| What the task requires |
In the store interview below, what price range does Lisa Bussey give for Barbour jackets?

| Text |

Bob Bussey’s children have their own careers and now Lisa Bussey runs the store with Jay Paulus – who is married to Kate Bussey and also runs Jay Paulus Design, a firm with offices in Portland and Washington, D.C., that specializes in museum designs.
Lisa Bussey recently sorted out bloodlines that are as complicated as the royal family’s and discussed running a store with a fairly narrow focus.
Q: Are you an Anglophile?
A: If this were not his (Bob Bussey’s) store, I would probably not be working here. Neither Jay nor I had a background in retail, but I love the store. I would be lying if I said I was always an Anglophile, but I’ve been there several times and I love the country. It’s just a fun, challenging job and I love it. I’ve been an English teacher, I’ve been a tutor, I’ve been a psychotherapist, but now I’m doing this and it’s really fun.
Q: What kind of things do you sell?
A: We have lots of candy, biscuits – which we (Americans) call crackers – preserves, a lot of tea, of course, and we’ve got a lot of different fragrances from England. We’ve got jewelry, teapots and a lot of items at a variety of price points, from $1.99 candy bars to Barbour clothing. Their jackets run from $200 to $400. Most stores don’t have as wide a variety as we do. We’ve got lots of tartan scarves, blankets, pottery, a lot of barware, Guinness merchandise.
Q: Wait! Guinness is Irish.

| Material supplied |

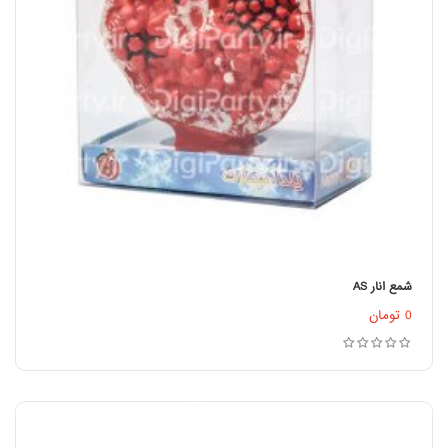
شمع انار AS
اطلاعات بیشتر
0
تومان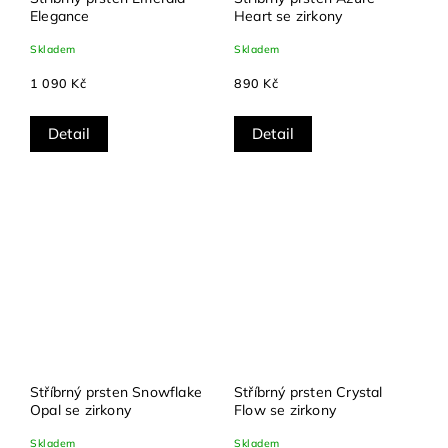
Elegance
Heart se zirkony
Skladem
Skladem
1 090 Kč
890 Kč
Detail
Detail
Stříbrný prsten Snowflake
Stříbrný prsten Crystal
Opal se zirkony
Flow se zirkony
Skladem
Skladem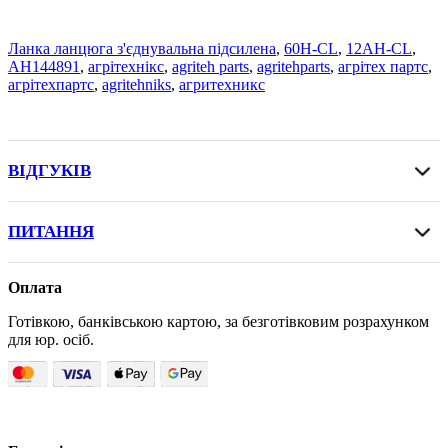
Ланка ланцюга з'єднувальна підсилена
,
60H-CL
,
12AH-CL
,
AH144891
,
агрітехнікс
,
agriteh parts
,
agritehparts
,
агрітех партс
,
агрітехпартс
,
agritehniks
,
агритехникс
ВІДГУКІВ
ПИТАННЯ
Оплата
Готівкою, банківською картою, за безготівковим розрахунком
для юр. осіб.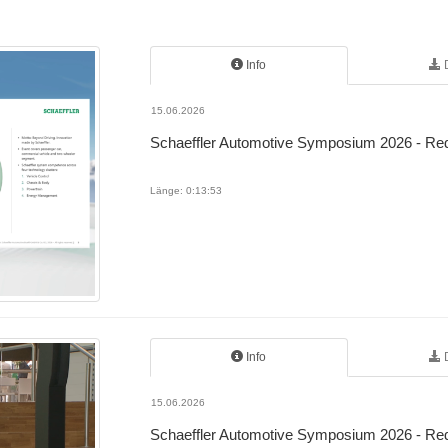
Info
15.06.2026
Schaeffler Automotive Symposium 2026 - Red
Länge: 0:13:53
Info
15.06.2026
Schaeffler Automotive Symposium 2026 - Re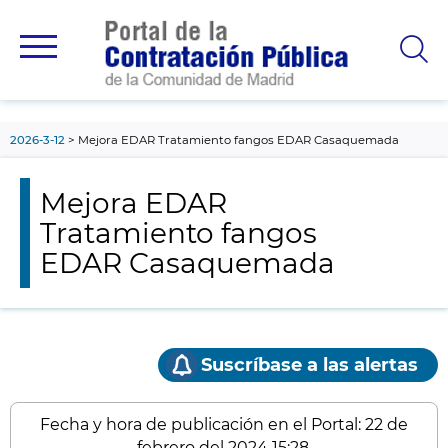
contenido
principal
2026-3-12
Mejora EDAR Tratamiento fangos EDAR Casaquemada
Mejora EDAR
Tratamiento fangos
EDAR Casaquemada
Suscríbase a las alertas
Fecha y hora de publicación en el Portal: 22 de
febrero del 2024 15:28.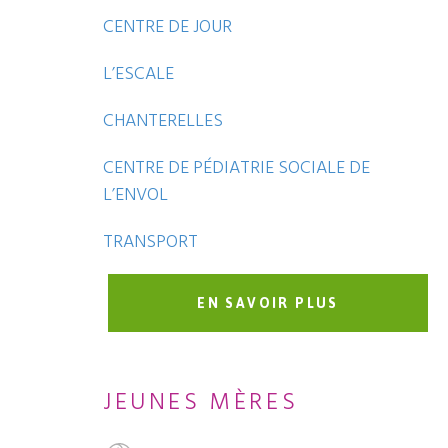
CENTRE DE JOUR
L’ESCALE
CHANTERELLES
CENTRE DE PÉDIATRIE SOCIALE DE
L’ENVOL
TRANSPORT
EN SAVOIR PLUS
JEUNES MÈRES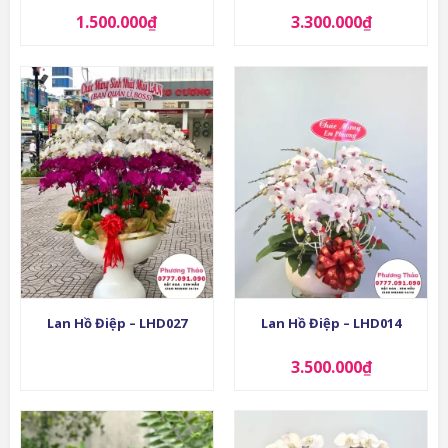
1.500.000
₫
3.300.000
₫
Lan Hồ Điệp – LHD027
Lan Hồ Điệp – LHD014
3.500.000
₫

| Solution to this problem |
They run from $200 to $400.